**Prompt:** Repeat the lines of the data below word for word, from the first line through the line containing "class: Amphibia", with both ends included.

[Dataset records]
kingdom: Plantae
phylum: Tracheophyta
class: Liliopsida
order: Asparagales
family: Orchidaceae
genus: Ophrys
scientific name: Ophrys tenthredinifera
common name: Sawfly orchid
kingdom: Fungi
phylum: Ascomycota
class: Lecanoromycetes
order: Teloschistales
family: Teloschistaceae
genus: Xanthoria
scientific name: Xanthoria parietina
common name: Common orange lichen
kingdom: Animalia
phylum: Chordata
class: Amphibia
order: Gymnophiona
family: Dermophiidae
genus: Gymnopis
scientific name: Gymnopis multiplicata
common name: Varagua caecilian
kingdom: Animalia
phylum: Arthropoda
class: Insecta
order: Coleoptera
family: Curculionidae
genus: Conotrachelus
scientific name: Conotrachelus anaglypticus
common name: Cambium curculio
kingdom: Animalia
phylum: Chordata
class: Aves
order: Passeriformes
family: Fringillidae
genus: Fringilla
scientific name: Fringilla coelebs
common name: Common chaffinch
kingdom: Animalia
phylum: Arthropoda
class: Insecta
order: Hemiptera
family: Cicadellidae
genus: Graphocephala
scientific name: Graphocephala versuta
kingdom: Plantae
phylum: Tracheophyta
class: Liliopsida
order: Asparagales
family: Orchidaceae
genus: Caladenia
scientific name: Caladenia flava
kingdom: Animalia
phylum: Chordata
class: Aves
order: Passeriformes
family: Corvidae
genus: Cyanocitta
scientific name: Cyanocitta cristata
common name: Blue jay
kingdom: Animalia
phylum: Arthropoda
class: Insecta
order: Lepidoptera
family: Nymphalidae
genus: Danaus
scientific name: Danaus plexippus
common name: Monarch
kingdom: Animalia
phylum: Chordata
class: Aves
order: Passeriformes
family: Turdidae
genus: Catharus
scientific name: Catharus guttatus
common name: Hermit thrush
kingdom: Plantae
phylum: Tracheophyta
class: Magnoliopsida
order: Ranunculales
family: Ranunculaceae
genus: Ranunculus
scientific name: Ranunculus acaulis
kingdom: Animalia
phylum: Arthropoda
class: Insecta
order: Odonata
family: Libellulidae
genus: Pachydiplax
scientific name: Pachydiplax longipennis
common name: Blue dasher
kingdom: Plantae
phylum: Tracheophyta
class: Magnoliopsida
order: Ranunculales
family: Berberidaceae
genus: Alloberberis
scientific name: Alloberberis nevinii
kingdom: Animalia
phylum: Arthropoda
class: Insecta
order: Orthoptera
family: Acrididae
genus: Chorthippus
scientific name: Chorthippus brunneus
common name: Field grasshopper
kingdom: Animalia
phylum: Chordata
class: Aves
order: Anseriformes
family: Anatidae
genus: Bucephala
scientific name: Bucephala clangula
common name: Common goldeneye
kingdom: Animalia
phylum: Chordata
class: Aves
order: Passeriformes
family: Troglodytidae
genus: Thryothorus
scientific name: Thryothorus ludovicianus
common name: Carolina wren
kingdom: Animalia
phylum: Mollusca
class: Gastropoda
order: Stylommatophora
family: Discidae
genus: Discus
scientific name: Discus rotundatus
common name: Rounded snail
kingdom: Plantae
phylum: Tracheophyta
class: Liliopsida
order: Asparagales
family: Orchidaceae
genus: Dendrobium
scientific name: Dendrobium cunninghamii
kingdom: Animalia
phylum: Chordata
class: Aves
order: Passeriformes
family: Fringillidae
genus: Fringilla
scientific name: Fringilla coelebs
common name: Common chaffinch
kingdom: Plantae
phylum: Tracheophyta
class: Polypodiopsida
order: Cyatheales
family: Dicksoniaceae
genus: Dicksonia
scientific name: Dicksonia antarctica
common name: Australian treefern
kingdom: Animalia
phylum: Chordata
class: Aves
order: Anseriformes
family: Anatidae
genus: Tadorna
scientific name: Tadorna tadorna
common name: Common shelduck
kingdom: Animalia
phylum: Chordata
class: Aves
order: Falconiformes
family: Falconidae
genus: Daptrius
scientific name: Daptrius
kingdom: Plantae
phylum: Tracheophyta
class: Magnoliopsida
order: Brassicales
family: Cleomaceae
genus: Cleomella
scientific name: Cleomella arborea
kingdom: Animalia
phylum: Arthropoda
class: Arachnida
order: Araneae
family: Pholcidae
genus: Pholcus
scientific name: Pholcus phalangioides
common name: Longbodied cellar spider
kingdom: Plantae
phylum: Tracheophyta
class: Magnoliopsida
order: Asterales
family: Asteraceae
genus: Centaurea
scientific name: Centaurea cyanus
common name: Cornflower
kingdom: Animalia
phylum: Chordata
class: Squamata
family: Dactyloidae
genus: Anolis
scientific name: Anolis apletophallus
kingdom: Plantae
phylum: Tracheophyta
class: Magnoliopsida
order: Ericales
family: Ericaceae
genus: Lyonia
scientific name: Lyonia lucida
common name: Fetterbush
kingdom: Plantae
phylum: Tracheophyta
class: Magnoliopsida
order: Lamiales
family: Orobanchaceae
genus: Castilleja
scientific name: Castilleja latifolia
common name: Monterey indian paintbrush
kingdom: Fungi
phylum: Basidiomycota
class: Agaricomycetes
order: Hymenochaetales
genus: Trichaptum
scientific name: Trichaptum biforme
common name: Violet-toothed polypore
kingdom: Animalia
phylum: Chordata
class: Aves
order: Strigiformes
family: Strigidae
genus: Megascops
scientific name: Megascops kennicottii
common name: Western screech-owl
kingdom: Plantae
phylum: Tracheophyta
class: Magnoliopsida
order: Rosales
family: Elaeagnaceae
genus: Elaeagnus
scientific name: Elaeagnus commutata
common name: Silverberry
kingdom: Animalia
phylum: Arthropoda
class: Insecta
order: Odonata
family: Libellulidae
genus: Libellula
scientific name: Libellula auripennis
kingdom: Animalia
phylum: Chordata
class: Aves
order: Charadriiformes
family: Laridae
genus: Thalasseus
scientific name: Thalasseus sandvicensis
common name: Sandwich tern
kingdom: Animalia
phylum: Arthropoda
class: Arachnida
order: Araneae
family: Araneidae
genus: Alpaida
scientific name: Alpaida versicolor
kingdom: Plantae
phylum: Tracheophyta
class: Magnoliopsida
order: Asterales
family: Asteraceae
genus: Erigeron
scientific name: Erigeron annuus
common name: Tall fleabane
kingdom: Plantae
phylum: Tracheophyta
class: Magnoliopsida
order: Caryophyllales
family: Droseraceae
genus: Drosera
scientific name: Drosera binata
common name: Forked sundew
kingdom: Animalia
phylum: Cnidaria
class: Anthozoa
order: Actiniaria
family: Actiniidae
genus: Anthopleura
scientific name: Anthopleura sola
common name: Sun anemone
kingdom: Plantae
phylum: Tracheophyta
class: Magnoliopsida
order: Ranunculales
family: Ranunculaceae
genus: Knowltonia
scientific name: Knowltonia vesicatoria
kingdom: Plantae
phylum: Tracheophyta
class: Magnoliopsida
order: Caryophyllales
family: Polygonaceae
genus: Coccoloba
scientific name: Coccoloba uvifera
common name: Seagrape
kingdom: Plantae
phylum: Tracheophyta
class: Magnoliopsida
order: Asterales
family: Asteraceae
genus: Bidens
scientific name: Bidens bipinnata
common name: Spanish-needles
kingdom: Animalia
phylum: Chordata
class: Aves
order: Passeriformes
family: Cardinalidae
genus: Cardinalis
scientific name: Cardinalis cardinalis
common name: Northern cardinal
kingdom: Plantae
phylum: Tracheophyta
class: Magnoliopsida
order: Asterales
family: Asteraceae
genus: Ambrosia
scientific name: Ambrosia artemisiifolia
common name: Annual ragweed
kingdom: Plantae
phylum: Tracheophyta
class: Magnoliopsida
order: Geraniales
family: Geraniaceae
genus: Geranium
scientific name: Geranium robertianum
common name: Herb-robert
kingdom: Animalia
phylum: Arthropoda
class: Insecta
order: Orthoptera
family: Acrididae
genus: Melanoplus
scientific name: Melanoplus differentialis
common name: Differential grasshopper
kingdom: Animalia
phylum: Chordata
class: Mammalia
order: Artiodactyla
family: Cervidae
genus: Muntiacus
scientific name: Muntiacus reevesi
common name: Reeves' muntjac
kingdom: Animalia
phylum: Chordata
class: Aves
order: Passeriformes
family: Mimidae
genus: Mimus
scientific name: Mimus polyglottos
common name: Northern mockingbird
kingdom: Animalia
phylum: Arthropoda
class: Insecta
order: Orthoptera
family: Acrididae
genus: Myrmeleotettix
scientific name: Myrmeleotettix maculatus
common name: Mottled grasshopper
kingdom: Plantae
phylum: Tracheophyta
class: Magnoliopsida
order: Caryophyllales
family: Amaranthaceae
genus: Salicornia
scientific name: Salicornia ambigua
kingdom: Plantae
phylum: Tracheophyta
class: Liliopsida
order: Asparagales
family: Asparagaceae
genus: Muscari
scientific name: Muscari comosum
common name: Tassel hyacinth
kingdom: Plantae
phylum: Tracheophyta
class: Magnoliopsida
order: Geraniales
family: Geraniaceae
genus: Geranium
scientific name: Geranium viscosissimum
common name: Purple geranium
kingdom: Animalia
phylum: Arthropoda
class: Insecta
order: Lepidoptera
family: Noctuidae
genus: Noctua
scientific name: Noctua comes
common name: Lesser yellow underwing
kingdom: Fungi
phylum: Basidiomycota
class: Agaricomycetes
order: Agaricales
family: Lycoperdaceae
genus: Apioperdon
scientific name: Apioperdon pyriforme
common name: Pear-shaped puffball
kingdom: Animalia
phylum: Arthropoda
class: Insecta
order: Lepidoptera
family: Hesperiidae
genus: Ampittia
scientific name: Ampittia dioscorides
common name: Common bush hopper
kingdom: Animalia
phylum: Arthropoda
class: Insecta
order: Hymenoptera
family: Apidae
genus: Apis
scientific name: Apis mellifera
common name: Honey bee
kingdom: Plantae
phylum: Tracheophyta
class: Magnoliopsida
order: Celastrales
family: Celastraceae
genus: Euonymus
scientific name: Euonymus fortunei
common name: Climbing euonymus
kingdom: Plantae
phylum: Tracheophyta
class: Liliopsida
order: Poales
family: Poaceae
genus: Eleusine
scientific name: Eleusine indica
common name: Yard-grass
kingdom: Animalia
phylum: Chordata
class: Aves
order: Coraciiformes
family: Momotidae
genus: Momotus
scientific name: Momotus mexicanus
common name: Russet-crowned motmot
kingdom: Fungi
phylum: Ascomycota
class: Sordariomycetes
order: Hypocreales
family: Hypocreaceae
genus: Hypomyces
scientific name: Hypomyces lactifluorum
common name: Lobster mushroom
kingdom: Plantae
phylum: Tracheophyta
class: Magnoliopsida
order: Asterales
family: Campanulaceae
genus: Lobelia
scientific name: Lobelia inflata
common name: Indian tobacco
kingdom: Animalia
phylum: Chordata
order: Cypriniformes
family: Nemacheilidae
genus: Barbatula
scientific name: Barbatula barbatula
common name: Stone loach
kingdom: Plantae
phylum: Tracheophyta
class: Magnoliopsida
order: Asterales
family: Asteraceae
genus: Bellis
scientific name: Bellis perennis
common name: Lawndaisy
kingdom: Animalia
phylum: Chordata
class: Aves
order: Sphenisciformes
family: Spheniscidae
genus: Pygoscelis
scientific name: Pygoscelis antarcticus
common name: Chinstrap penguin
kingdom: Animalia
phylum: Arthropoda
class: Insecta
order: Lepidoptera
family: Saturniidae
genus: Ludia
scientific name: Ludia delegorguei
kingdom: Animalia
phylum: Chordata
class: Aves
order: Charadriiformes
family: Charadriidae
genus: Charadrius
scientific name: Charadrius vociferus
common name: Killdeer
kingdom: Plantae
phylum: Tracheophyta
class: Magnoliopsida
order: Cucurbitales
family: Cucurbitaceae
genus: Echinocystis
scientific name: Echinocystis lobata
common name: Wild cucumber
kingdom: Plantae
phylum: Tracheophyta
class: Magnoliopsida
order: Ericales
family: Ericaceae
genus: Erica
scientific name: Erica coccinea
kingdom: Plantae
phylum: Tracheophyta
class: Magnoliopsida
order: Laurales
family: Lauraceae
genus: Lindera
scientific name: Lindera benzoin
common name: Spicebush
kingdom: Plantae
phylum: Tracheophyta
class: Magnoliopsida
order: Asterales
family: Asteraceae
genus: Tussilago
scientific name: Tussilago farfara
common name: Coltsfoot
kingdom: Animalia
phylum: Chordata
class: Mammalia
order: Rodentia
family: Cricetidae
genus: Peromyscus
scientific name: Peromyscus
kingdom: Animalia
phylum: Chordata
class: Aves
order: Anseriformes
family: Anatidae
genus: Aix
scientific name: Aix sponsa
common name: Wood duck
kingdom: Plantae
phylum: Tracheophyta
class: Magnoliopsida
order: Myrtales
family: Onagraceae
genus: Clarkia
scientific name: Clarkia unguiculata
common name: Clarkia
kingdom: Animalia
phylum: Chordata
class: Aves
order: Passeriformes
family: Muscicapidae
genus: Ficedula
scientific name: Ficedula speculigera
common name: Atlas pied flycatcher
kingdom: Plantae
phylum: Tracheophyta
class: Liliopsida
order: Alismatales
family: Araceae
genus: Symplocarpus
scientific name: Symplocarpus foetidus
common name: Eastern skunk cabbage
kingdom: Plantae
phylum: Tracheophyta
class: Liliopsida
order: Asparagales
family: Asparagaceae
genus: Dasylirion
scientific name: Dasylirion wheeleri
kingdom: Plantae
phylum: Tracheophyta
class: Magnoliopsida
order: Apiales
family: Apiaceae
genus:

**Exercise output:**
kingdom: Plantae
phylum: Tracheophyta
class: Liliopsida
order: Asparagales
family: Orchidaceae
genus: Ophrys
scientific name: Ophrys tenthredinifera
common name: Sawfly orchid
kingdom: Fungi
phylum: Ascomycota
class: Lecanoromycetes
order: Teloschistales
family: Teloschistaceae
genus: Xanthoria
scientific name: Xanthoria parietina
common name: Common orange lichen
kingdom: Animalia
phylum: Chordata
class: Amphibia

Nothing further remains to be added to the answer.